• [Problem to work on]: The lines to copy run from the one containing "left wrist: (244, 415)" to the very end of the records; give them exactly, and only them, without pictures.
START Records shown
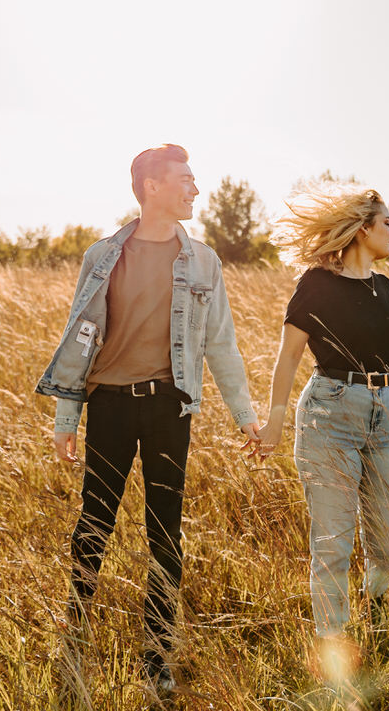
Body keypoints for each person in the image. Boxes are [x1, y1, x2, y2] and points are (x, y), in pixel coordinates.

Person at [36, 144, 261, 694]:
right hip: (109, 404)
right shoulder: (103, 255)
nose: (195, 189)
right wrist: (68, 416)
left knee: (165, 529)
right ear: (151, 186)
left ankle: (156, 656)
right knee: (95, 522)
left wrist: (244, 415)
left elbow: (221, 344)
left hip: (168, 406)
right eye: (185, 179)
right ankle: (76, 633)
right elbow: (79, 336)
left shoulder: (204, 260)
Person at [251, 182, 389, 664]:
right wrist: (274, 423)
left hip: (388, 413)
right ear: (362, 228)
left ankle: (377, 608)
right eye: (387, 222)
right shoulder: (316, 284)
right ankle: (333, 644)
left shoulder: (383, 286)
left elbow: (387, 361)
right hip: (330, 414)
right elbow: (288, 358)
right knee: (333, 539)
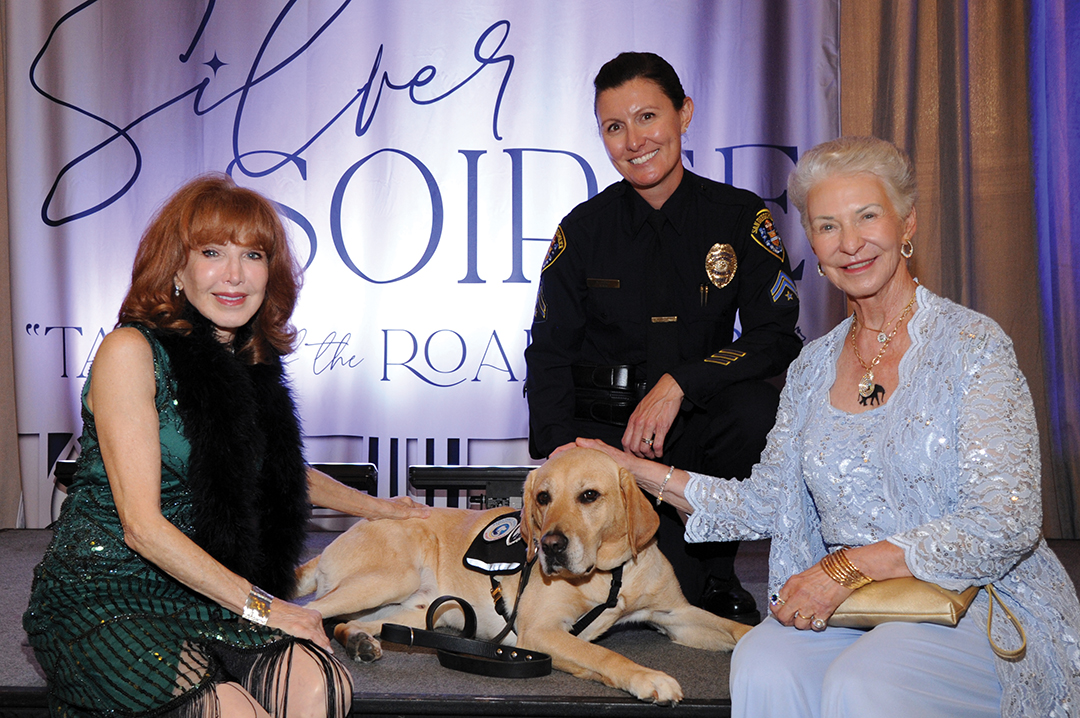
END Records shown
• [Answer space]:
left wrist: (244, 415)
left elbow: (221, 344)
left hip: (168, 406)
right eye: (185, 179)
right ankle: (76, 633)
right elbow: (79, 336)
left shoulder: (204, 260)
Person at [251, 182, 389, 664]:
right wrist: (274, 423)
left hip: (388, 413)
right ear: (362, 228)
left ankle: (377, 608)
right eye: (387, 222)
right shoulder: (316, 284)
right ankle: (333, 644)
left shoulder: (383, 286)
left elbow: (387, 361)
right hip: (330, 414)
right elbow: (288, 358)
right knee: (333, 539)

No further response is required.